Interesting thing is that not only commits can be tagged. We can easily tag blobs, other tags and trees:
git tag -a Tree 72b1 -m 'Tagging tree' cat .git/refs/tags/Tree #c5f16d44bce7845e69954e6be91b3e50cf091536 git cat-file -p c5f16 #object 72b177c6a7d277b82751ec26e00f356db571f4bd #type tree #tag Tree #tagger Pawel Szczygielski
I haven’t tagged anything else than commit yet, and even though I can see usage for tagging blobs – to indicate key resources in our repository for example – in general, I noticed that people rather discourage from tagging anything else than commits.
I planned to write this in a separate post, but ok – this is another kind of reference, just like tag or branch, so it should be here. First, we will set up a remote repository. To make it simpler, let’s create a remote on the same machine, in another sibling folder.
#we're in main repository folder cd .. #go one level up mkdir BareRepo #create new branch for the 'remote' repo cd BareRepo #go there git init --bare BareRepo.git #initialize bare repo #Initialized empty Git repository in C:/Temp/BareRepo/BareRepo.git/ cd ../TestRepo #back in our repository
We’re back in our repo, now we will connect the „remote” bare repository („bare” means, shortly speaking, that it contains only the .git folder and its objects, not the code itself. Of course the topic is more complex, but this explanation is enough for our purposes).
Now we will add BareRepo as our remote repo and we will push our code to it.
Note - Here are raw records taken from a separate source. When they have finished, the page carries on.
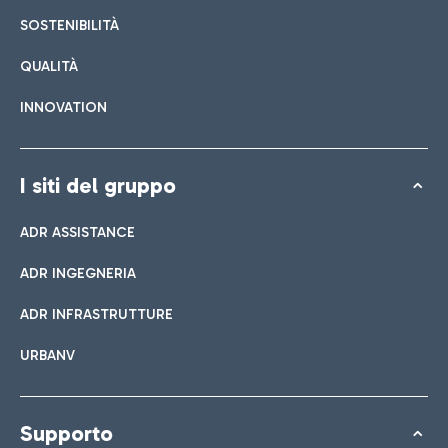
SOSTENIBILITÀ
QUALITÀ
INNOVATION
I siti del gruppo
ADR ASSISTANCE
ADR INGEGNERIA
ADR INFRASTRUTTURE
URBANV
Supporto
git remote add origin ../BareRepo/BareRepo.git git push origin master #Enumerating objects: 6, done. #Counting objects: 100% (6/6), done. #Delta compression using up to 8 threads #Compressing objects: 100% (3/3), done. #Writing objects: 100% (6/6), 472 bytes | 157.00 KiB/s, done. #Total 6 (delta 1), reused 0 (delta 0), pack-reused 0 #To ../BareRepo/BareRepo.git #* [new branch] master -> master
When we examine BareRepo we will see that it contains our tree and blob objects. And in our base repo, a new folder appeared: .git\refs\remotes\origin containing one file:
cat .git/refs/remotes/origin/master #7cb50860d4f0edae6b584aee195e243e2cf6145a
On the ultimate diagram, we can see that this file contains the ID of our latest commit (Second commit). It’s because we have to know what was the latest known state of the remote. This master file holds information about it. Of course, we could also push our Feature1 branch:
git push origin Feature1 #Total 0 (delta 0), reused 0 (delta 0), pack-reused 0 #To ../BareRepo/BareRepo.git #* [new branch] Feature1 -> Feature1 git push origin Feature1 #Everything up-to-date
When we try to push the same content again, git knows that Everything is up-to-date. How? Of course, because .git\refs\remotes\origin\Feature1 file exists and holds information about remote state. When we change our Feature1, then we’ll be able to push our changes. We all know this mechanism, we use it in our daily work. But now we understand how it works (hopefully, at least a general outline…).